Could you repeat the lines of every item below with "Alle anzeigen" swapped for "Alle ansehen" and everything else left unchanged?

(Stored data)
[Start of section]

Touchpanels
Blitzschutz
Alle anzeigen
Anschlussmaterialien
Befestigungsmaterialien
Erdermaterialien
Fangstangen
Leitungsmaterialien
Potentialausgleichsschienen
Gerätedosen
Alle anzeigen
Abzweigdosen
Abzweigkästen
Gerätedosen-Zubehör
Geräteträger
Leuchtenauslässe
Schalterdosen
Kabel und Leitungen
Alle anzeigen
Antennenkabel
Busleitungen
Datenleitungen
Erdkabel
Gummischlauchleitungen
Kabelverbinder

[End of section]

OUTPUT OF THE EXERCISE:
Touchpanels
Blitzschutz
Alle ansehen
Anschlussmaterialien
Befestigungsmaterialien
Erdermaterialien
Fangstangen
Leitungsmaterialien
Potentialausgleichsschienen
Gerätedosen
Alle ansehen
Abzweigdosen
Abzweigkästen
Gerätedosen-Zubehör
Geräteträger
Leuchtenauslässe
Schalterdosen
Kabel und Leitungen
Alle ansehen
Antennenkabel
Busleitungen
Datenleitungen
Erdkabel
Gummischlauchleitungen
Kabelverbinder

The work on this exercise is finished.